ESTRATTO DELLA FONTE:
-.-.-
(14/01/2013) Un saggio molto inquietante sul nostro modo di esprimerci
Sciantose, gladiatori, ciarlatani e imbonitori vari imbacuccano di chiacchiere vane il colto pubblico e l’inclita guarnigione, spesso pagati con somme favolose, scrivono libri, raccontano la loro vita sgrammaticando: è solo un esempio, e tuttavia emblematico, dell’uso che oggi viene fatto della lingua italiana. Sul cui dolente stato si interroga Massimo Arcangeli, docente di Linguistica italiana all’Università di Cagliari e alla Luiss di Roma nel saggio dall’eloquente titolo Cercasi Dante disperatamente . L’italiano alla deriva . (Carocci editore, pp. 221, € 12). Lo abbiamo intervistato.
Perché cercare l’Alighieri, professore?
«Dante è il più straordinario interprete di quell’espressività del sublime che la nostra tradizione letteraria ci abbia consegnato. Se si fosse imposto il suo modello, se si fosse compresa appieno la sua forza creativa, se non avesse avuto la meglio l’elitarismo di un Pietro Bembo (con l’ingombrante corredo di una prosa artefatta e supponente), la storia linguistica italiana avrebbe imboccato una strada diversa da quella del monolinguismo fiorentino e del suo patrimonio più “puro”. Un patrimonio giunto praticamente intatto, proprio per il tramite di personaggi come Bembo, al pensiero ottocentesco».
-.-.-
Righe di dati:
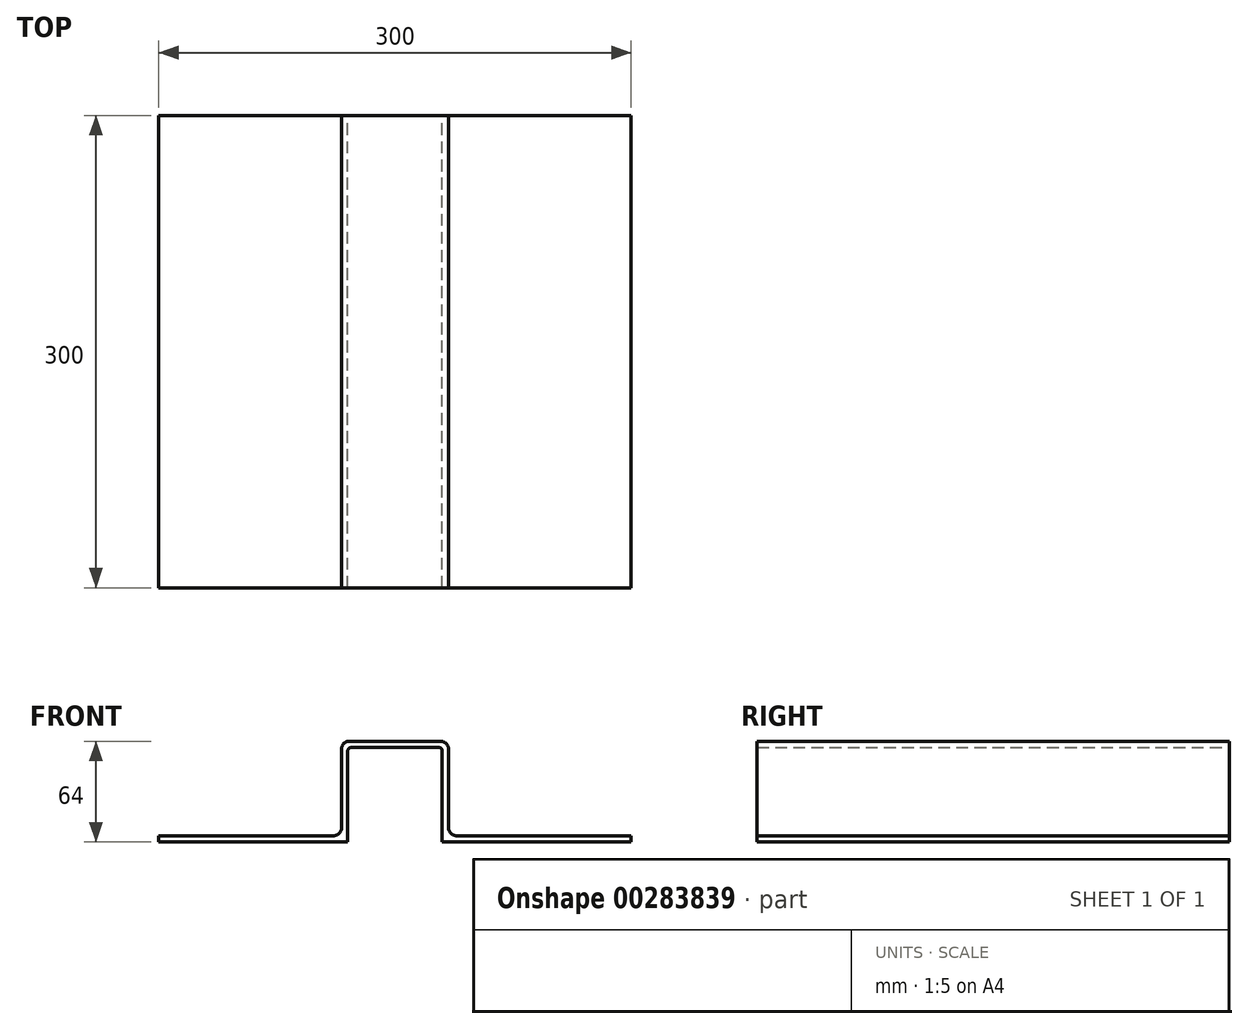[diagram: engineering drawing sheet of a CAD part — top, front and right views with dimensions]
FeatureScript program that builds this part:
annotation { "Feature Type Name" : "Feature", "Feature Type Description" : "" }
export const myFeature = defineFeature(function(context is Context, id is Id, definition is map)
    precondition{}
    {
        {
            var Q0;
            Q0=qCreatedBy(makeId("Front.planeOp"),FACE);
            var sketch = newSketch(context, id + "F0", { "sketchPlane" : qUnion([Q0])});
            skLineSegment(sketch, "E0", {"start": v(-150, 0) * mm, "end": v(-30, 0) * mm});
            skLineSegment(sketch, "E1", {"start": v(-30, 0) * mm, "end": v(-30, 60) * mm});
            skLineSegment(sketch, "E2", {"start": v(30, 60) * mm, "end": v(30, 0) * mm});
            skLineSegment(sketch, "E3", {"start": v(30, 0) * mm, "end": v(150, 0) * mm});
            skLineSegment(sketch, "E4", {"start": v(-30, 60) * mm, "end": v(0, 60) * mm});
            skLineSegment(sketch, "E5", {"start": v(0, 60) * mm, "end": v(30, 60) * mm});
            skLineSegment(sketch, "E6.0", {"start": v(34, 4) * mm, "end": v(150, 4) * mm});
            skLineSegment(sketch, "E6.1", {"start": v(34, 64) * mm, "end": v(34, 4) * mm});
            skLineSegment(sketch, "E6.2", {"start": v(-150, 4) * mm, "end": v(-34, 4) * mm});
            skLineSegment(sketch, "E6.3", {"start": v(-34, 4) * mm, "end": v(-34, 64) * mm});
            skLineSegment(sketch, "E6.4", {"start": v(-34, 64) * mm, "end": v(0, 64) * mm});
            skLineSegment(sketch, "E6.5", {"start": v(0, 64) * mm, "end": v(34, 64) * mm});
            skLineSegment(sketch, "E7", {"start": v(-150, 0) * mm, "end": v(-150, 4) * mm});
            skLineSegment(sketch, "E8", {"start": v(150, 0) * mm, "end": v(150, 4) * mm});
            skSolve(sketch);
        }
        {
            var Q0;
            Q0=makeQuery(id+"F0.imprint","IMPRINT",FACE,{"disambiguationData":[TD([[makeQuery(id+"F0.imprint","IMPRINT",EDGE,{"derivedFrom":sQuery(id+"F0.wireOp",EDGE,"E0")}),1.0]])]});
            extrude(context, id + "F1", {"entities" : qUnion([Q0]), "depth" : 300 * mm});
        }
        {
            var Q0;
            Q0=makeQuery(id+"F1.opExtrude","SWEPT_EDGE",EDGE,{"disambiguationData":[OSD([sQuery(id+"F0.wireOp",EDGE,"E6.2"),sQuery(id+"F0.wireOp",EDGE,"E6.3")])]});
            var Q1;
            Q1=makeQuery(id+"F1.opExtrude","SWEPT_EDGE",EDGE,{"disambiguationData":[OSD([sQuery(id+"F0.wireOp",EDGE,"E6.0"),sQuery(id+"F0.wireOp",EDGE,"E6.1")])]});
            var Q2;
            Q2=makeQuery(id+"F1.opExtrude","SWEPT_EDGE",EDGE,{"disambiguationData":[OSD([sQuery(id+"F0.wireOp",EDGE,"E6.1"),sQuery(id+"F0.wireOp",EDGE,"E6.5")])]});
            var Q3;
            Q3=makeQuery(id+"F1.opExtrude","SWEPT_EDGE",EDGE,{"disambiguationData":[OSD([sQuery(id+"F0.wireOp",EDGE,"E6.3"),sQuery(id+"F0.wireOp",EDGE,"E6.4")])]});
            fillet(context, id + "F2", {"entities" : qUnion([Q0, Q1, Q2, Q3]), "radius" : 5 * mm, "tangentPropagation" : true, "allowEdgeOverflow" : false});
        }
        {
            var Q0;
            Q0=makeQuery(id+"F1.opExtrude","SWEPT_EDGE",EDGE,{"disambiguationData":[OSD([sQuery(id+"F0.wireOp",EDGE,"E2"),sQuery(id+"F0.wireOp",EDGE,"E5")])]});
            var Q1;
            Q1=makeQuery(id+"F1.opExtrude","SWEPT_EDGE",EDGE,{"disambiguationData":[OSD([sQuery(id+"F0.wireOp",EDGE,"E1"),sQuery(id+"F0.wireOp",EDGE,"E4")])]});
            fillet(context, id + "F3", {"entities" : qUnion([Q0, Q1]), "radius" : 2 * mm, "tangentPropagation" : true, "allowEdgeOverflow" : false});
        }
    });
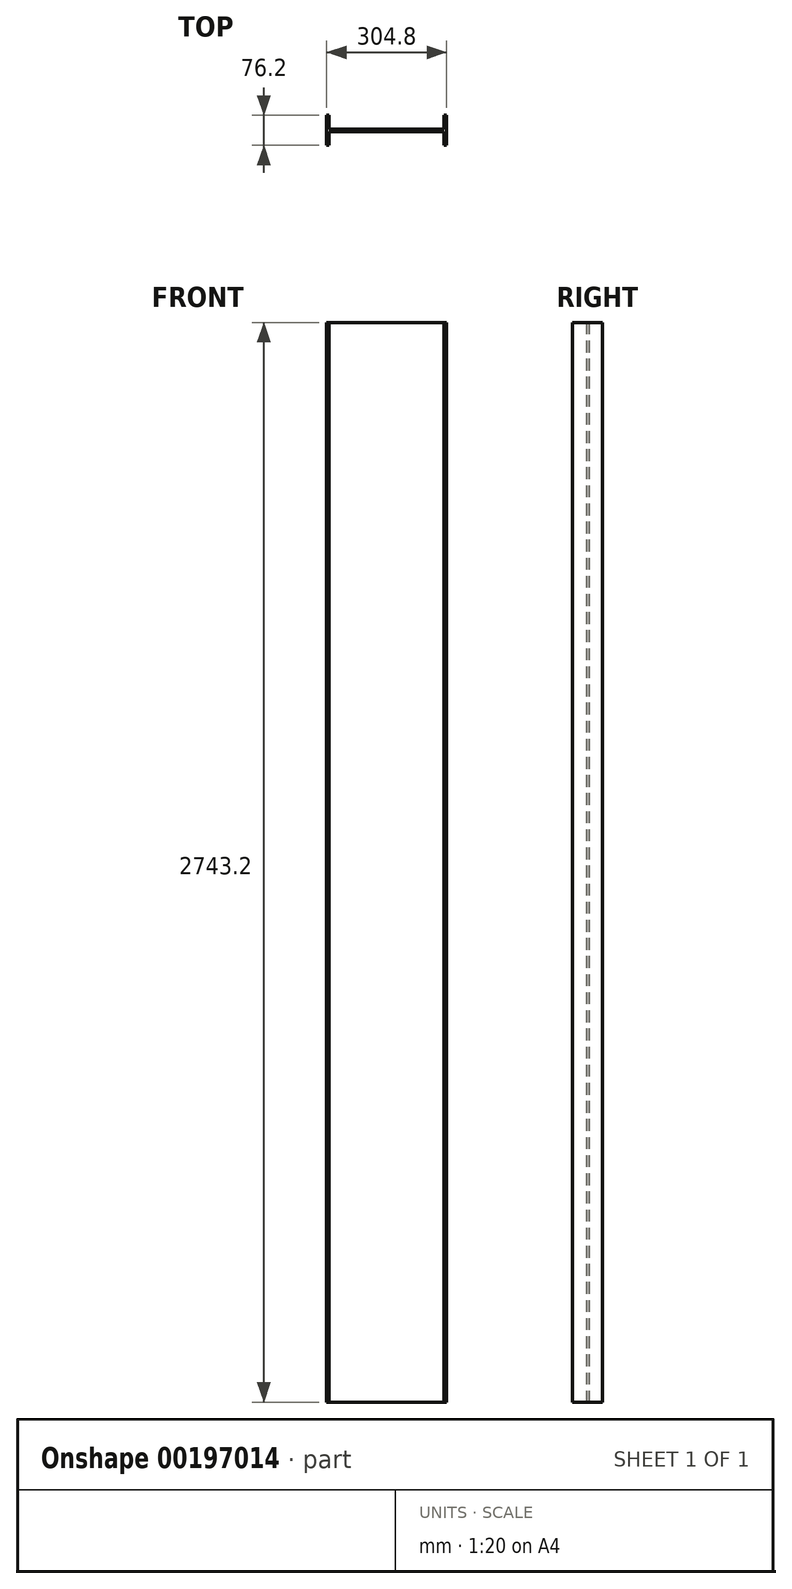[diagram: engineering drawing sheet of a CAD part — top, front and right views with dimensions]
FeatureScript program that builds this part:
annotation { "Feature Type Name" : "Feature", "Feature Type Description" : "" }
export const myFeature = defineFeature(function(context is Context, id is Id, definition is map)
    precondition{}
    {
        {
            var Q0;
            Q0=qCreatedBy(makeId("Top.planeOp"),FACE);
            var sketch = newSketch(context, id + "F0", { "sketchPlane" : qUnion([Q0])});
            skLineSegment(sketch, "E0.bottom", {"start": v(0, 0) * mm, "end": v(6.35, 0) * mm});
            skLineSegment(sketch, "E0.top", {"start": v(0, 76.2) * mm, "end": v(6.35, 76.2) * mm});
            skLineSegment(sketch, "E0.left", {"start": v(0, 0) * mm, "end": v(0, 76.2) * mm});
            skLineSegment(sketch, "E0.right", {"start": v(304.8, 0) * mm, "end": v(304.8, 76.2) * mm});
            skLineSegment(sketch, "E1", {"start": v(6.35, 76.2) * mm, "end": v(6.35, 41.28) * mm});
            skLineSegment(sketch, "E2", {"start": v(298.45, 76.2) * mm, "end": v(298.45, 41.28) * mm});
            skLineSegment(sketch, "E3", {"start": v(6.35, 41.28) * mm, "end": v(298.45, 41.28) * mm});
            skLineSegment(sketch, "E4", {"start": v(6.35, 34.93) * mm, "end": v(298.45, 34.93) * mm});
            skLineSegment(sketch, "E5.trimOffspring", {"start": v(298.45, 34.93) * mm, "end": v(298.45, 0) * mm});
            skLineSegment(sketch, "E6.trimOffspring", {"start": v(298.45, 0) * mm, "end": v(304.8, 0) * mm});
            skLineSegment(sketch, "E7.trimOffspring", {"start": v(298.45, 76.2) * mm, "end": v(304.8, 76.2) * mm});
            skLineSegment(sketch, "E8.trimOffspring", {"start": v(6.35, 34.93) * mm, "end": v(6.35, 0) * mm});
            skSolve(sketch);
        }
        {
            var Q0;
            Q0 = qSketchRegion(id + "F0", true);
            extrude(context, id + "F1", {"entities" : qUnion([Q0]), "depth" : 2743.2 * mm});
        }
    });
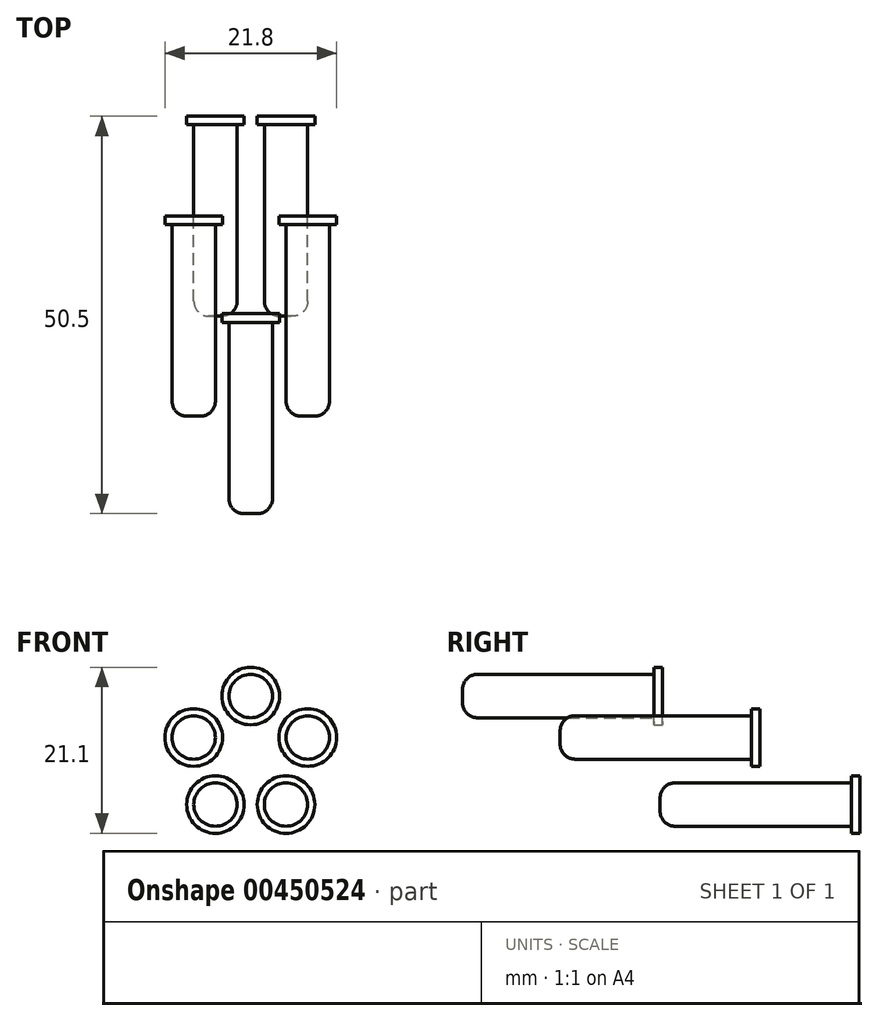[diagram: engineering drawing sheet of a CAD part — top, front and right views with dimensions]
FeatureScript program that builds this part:
annotation { "Feature Type Name" : "Feature", "Feature Type Description" : "" }
export const myFeature = defineFeature(function(context is Context, id is Id, definition is map)
    precondition{}
    {
        {
            var Q0;
            Q0=qCreatedBy(makeId("Front.planeOp"),FACE);
            var sketch = newSketch(context, id + "F0", { "sketchPlane" : qUnion([Q0])});
            skCircle(sketch, "E0", {"center": v(0, 7.62) * mm, "radius": 3.66 * mm});
            skCircle(sketch, "E1", {"center": v(0, 7.62) * mm, "radius": 2.76 * mm});
            skSolve(sketch);
        }
        {
            var Q0;
            Q0=makeQuery(id+"F0.imprint","IMPRINT",FACE,{"disambiguationData":[TD([[makeQuery(id+"F0.imprint","IMPRINT",EDGE,{"derivedFrom":sQuery(id+"F0.wireOp",EDGE,"E1")}),1.0]])]});
            extrude(context, id + "F1", {"entities" : qUnion([Q0]), "depth" : 25.4 * mm});
        }
        {
            var Q0;
            Q0=makeQuery(id+"F0.imprint","IMPRINT",FACE,{"disambiguationData":[TD([[makeQuery(id+"F0.imprint","IMPRINT",EDGE,{"derivedFrom":sQuery(id+"F0.wireOp",EDGE,"E0")}),1.0]])]});
            extrude(context, id + "F2", {"entities" : qUnion([Q0]), "operationType" : NewBodyOperationType.ADD, "depth" : 1.1 * mm});
        }
        {
            var Q0;
            Q0=makeQuery(id+"F1.opExtrude","CAP_EDGE",EDGE,{"disambiguationData":[OSD([sQuery(id+"F0.wireOp",EDGE,"E1")])],"isStart":false});
            fillet(context, id + "F3", {"entities" : qUnion([Q0]), "radius" : 1.9 * mm, "tangentPropagation" : true, "allowEdgeOverflow" : false});
        }
        {
            var Q0;
            Q0=qCreatedBy(makeId("Top.planeOp"),FACE);
            var sketch = newSketch(context, id + "F4", { "sketchPlane" : qUnion([Q0])});
            skLineSegment(sketch, "E2", {"start": v(0, 0) * mm, "end": v(0, -25.4) * mm});
            skSolve(sketch);
        }
        {
            var Q0;
            Q0=makeQuery(id+"F1.opExtrude","SWEPT_BODY",BODY,{"disambiguationData":[OSD([sQuery(id+"F0.wireOp",EDGE,"E1")])]});
            var Q1;
            Q1=sQuery(id+"F4.wireOp",EDGE,"E2");
            circularPattern(context, id + "F5", {"entities" : qUnion([Q0]), "axis" : qUnion([Q1]), "angle" : 360 * degree, "instanceCount" : 5, "equalSpace" : true, "computeTransformsWithoutBuiltin" : true});
        }
        {
            var Q0;
            Q0=makeQuery(id+"F5.opPattern","COPY",BODY,{"derivedFrom":makeQuery(id+"F1.opExtrude","SWEPT_BODY",BODY,{"disambiguationData":[OSD([sQuery(id+"F0.wireOp",EDGE,"E1")])]}),"instanceName":"4"});
            var Q1;
            Q1=makeQuery(id+"F5.opPattern","COPY",BODY,{"derivedFrom":makeQuery(id+"F1.opExtrude","SWEPT_BODY",BODY,{"disambiguationData":[OSD([sQuery(id+"F0.wireOp",EDGE,"E1")])]}),"instanceName":"1"});
            transform(context, id + "F6", {"entities" : qUnion([Q0, Q1]), "transformType" : TransformType.TRANSLATION_3D, "dx" : 0 * mm, "dy" : 12.4 * mm, "dz" : 0 * mm, "makeCopy" : false});
        }
        {
            var Q0;
            Q0=makeQuery(id+"F5.opPattern","COPY",BODY,{"derivedFrom":makeQuery(id+"F1.opExtrude","SWEPT_BODY",BODY,{"disambiguationData":[OSD([sQuery(id+"F0.wireOp",EDGE,"E1")])]}),"instanceName":"2"});
            var Q1;
            Q1=makeQuery(id+"F5.opPattern","COPY",BODY,{"derivedFrom":makeQuery(id+"F1.opExtrude","SWEPT_BODY",BODY,{"disambiguationData":[OSD([sQuery(id+"F0.wireOp",EDGE,"E1")])]}),"instanceName":"3"});
            transform(context, id + "F7", {"entities" : qUnion([Q0, Q1]), "transformType" : TransformType.TRANSLATION_3D, "dx" : 0 * mm, "dy" : 25.1 * mm, "dz" : 0 * mm, "makeCopy" : false});
        }
    });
-.-.-
CONSEGNA 1: Restituisci tutte le righe dell'elenco in cui compare la stringa "makeCopy".
CONSEGNA 2: Scrivi il seguito del brano sulla lingua italiana, cominciando subito dopo l'ultima frase riportata.
Il brano e l'elenco sono materiali distinti, senza alcun legame tra loro.

RISPOSTA 1:
            transform(context, id + "F6", {"entities" : qUnion([Q0, Q1]), "transformType" : TransformType.TRANSLATION_3D, "dx" : 0 * mm, "dy" : 12.4 * mm, "dz" : 0 * mm, "makeCopy" : false});
            transform(context, id + "F7", {"entities" : qUnion([Q0, Q1]), "transformType" : TransformType.TRANSLATION_3D, "dx" : 0 * mm, "dy" : 25.1 * mm, "dz" : 0 * mm, "makeCopy" : false});

RISPOSTA 2:
E il Manzoni?
«Lo stesso Manzoni, pur sposando posizioni che rispecchiassero l’uso linguistico vivo, non ha potuto sottrarsi al progetto provinciale di avvicinare progressivamente il suo capolavoro al fiorentino parlato della sua età. Se si fosse seguita la linea dettata dal lungimirante Ascoli, anziché la sua, oggi racconteremmo un’Italia culturalmente più solida di quella lasciataci in eredità da manzonisti e cruscanti».
Quali fattori hanno maggiormente contribuito all’imbarbarimento della nostra lingua, che – sovente anche in persone fornite di studi superiori – presenta una desolante povertà di vocabolario, scempio di grammatica, ortografia e sintassi?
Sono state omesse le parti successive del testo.